Problem using `__init_subclass__` in 'mixins'

I’m trying to use __init_subclass__ in ‘mixins’ but have hit a problem if two __init_subclass__s have the same argument name. EG msg below:

class A:
    def __init_subclass__(cls, msg, **kwargs):
        print(f'A: {msg}')
        super().__init_subclass__(**kwargs)

class B:
    def __init_subclass__(cls, msg, **kwargs):
        print(f'B: {msg}')
        super().__init_subclass__(**kwargs)

class AB(A, B, msg='Hello from AB'): ...

Which gives the error:

A: Hello from AB
Traceback (most recent call last):
  File <snip>, in <module>
    class AB(A, B, msg='Hello from AB'): ...
  File <snip> in __init_subclass__
    super().__init_subclass__(**kwargs)
TypeError: B.__init_subclass__() missing 1 required positional argument: 'msg'

Is there a way round this other than using unique argument names?

If you are doing cooperative inheritance, all classes need to know about each other.

Define a common root for A and B that also has __init_subclass__(self, msg, **kwargs) defined, but ignores the argument. Then both A and B can easily call super().__init_subclass__(msg=msg, **kwargs)

2 Likes

Unfortunately they are unrelated. Just a coincidence that they have the same argument name. But thanks for the suggestion.

The problem is not unique to init_subclass but any method using MRO when unrelated classes are used as mixins.

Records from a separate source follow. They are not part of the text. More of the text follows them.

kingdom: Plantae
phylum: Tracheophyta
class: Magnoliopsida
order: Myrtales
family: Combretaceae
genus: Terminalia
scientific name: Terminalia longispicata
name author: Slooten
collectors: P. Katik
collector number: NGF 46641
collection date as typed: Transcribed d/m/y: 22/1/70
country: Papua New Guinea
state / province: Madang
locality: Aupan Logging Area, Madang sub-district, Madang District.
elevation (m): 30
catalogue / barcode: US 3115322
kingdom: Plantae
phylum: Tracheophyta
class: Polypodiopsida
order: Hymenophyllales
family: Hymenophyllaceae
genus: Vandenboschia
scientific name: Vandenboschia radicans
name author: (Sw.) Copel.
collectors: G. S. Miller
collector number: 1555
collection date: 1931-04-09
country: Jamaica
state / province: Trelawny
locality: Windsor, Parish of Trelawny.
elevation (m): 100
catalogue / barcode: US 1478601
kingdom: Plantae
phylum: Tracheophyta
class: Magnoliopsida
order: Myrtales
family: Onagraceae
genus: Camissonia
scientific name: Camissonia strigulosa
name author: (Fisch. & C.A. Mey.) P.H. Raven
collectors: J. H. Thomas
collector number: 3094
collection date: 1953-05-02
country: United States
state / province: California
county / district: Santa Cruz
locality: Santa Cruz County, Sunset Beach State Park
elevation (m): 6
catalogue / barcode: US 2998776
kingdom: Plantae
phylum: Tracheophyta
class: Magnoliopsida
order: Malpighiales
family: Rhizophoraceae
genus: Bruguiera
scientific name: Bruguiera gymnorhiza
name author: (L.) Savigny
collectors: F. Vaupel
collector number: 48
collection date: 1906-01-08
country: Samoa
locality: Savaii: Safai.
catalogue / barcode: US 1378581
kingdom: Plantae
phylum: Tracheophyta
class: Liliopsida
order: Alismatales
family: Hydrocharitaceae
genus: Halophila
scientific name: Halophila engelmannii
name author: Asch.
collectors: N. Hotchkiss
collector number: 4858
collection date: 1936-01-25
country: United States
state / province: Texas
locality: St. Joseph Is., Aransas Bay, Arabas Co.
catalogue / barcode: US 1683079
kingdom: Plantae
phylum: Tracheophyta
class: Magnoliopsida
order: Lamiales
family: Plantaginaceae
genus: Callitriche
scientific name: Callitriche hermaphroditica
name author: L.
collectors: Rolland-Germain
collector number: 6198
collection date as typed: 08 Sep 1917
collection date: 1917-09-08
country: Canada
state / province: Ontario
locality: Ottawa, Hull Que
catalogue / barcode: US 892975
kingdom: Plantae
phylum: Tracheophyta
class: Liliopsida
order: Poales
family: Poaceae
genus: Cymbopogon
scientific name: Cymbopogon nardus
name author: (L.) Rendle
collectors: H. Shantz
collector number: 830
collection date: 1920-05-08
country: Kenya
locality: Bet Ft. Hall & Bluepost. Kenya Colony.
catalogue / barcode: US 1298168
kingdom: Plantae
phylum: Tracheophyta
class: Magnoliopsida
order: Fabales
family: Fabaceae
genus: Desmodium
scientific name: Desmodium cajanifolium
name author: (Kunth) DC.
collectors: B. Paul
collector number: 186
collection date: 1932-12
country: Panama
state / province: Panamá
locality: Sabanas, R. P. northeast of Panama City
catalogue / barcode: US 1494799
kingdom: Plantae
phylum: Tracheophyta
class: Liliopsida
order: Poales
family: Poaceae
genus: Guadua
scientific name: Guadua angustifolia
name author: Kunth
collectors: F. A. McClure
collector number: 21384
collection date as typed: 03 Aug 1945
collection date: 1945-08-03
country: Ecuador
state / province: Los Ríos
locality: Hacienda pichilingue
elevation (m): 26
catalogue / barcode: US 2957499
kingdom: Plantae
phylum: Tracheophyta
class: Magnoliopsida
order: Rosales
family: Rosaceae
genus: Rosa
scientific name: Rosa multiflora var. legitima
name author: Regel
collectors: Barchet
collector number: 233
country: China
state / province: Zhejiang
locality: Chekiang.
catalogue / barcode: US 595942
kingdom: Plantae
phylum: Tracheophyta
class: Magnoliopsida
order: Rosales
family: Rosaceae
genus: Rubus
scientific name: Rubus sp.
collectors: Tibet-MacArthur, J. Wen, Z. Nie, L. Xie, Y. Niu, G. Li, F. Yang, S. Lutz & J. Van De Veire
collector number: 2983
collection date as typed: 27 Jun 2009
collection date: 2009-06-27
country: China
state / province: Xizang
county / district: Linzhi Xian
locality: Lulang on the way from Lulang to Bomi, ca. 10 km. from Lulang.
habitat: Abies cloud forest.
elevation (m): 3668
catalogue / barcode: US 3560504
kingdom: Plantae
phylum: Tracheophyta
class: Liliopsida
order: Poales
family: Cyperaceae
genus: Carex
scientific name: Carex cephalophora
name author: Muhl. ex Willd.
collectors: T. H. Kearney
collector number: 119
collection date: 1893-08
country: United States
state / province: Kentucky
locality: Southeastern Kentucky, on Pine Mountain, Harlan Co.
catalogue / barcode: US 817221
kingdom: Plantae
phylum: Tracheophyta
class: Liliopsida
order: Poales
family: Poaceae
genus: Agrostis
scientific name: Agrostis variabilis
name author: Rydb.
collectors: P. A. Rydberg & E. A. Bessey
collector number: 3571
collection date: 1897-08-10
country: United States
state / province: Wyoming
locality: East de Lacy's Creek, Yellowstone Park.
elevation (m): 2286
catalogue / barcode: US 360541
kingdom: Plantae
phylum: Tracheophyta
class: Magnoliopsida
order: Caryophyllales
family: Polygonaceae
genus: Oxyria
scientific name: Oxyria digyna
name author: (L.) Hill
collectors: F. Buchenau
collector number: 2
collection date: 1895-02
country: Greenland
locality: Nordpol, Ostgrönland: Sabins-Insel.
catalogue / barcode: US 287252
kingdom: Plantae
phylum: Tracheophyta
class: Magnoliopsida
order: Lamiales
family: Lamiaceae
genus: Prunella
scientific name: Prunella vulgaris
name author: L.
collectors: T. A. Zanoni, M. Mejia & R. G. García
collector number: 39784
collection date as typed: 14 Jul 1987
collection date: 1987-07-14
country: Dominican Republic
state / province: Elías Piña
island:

Yep. Don’t use inheritance then. It’s the wrong tool for combining arbitrary classes.

1 Like

I don’t think there’s necessarily anything wrong with trying to define a class that inherits from both A and B. In the spirit of the adaptor classes suggested under “How to Incorporate a Non-cooperative Class” at Python’s super() considered super! | Deep Thoughts by Raymond Hettinger, you can hack something using some trivial mixin classes that “save” the value of msg before calling A.__init_subclass__, then restores it before calling B.__init_subclass__. For example,

class PreA:
    def __init_subclass__(cls, msg, **kwargs):
        super().__init_subclass__(msg, msg_B=msg, **kwargs)

class PreB:
    def __init_subclass__(cls, msg_B, **kwargs):
        super().__init_subclass__(msg_B, **kwargs)

class AB(PreA, A, PreB, B, msg="Hello from AB"):
    pass

PreA and PreB serve no other purpose than to inject some code in the sequence of __init_subclass__ calls, which produce as output

A: Hello from AB
B: Hello from AB

The definitions of PreA and PreB can be adapted depending on whether you want msg to be passed to only one of A or B, or if you want to pass separate messages to both. In any case, their definitions are carefully designed for this specific definition of AB.

You can patch AB.__bases__ to remove these adaptors, but then subclassing AB will have the same problem as originally trying to subclass A and B simultaneously. For example,

class Cleanup:
    def __init_subclass__(cls, **kwargs):
        cls.__bases__ = tuple(c for c in cls.__bases__ if c not in [PreA, PreB, Cleanup])


class AB(PreA, A, PreB, B, Cleanup, msg="Hello from AB"):
    pass

Thanks @chepner using an adaptor class is a great option.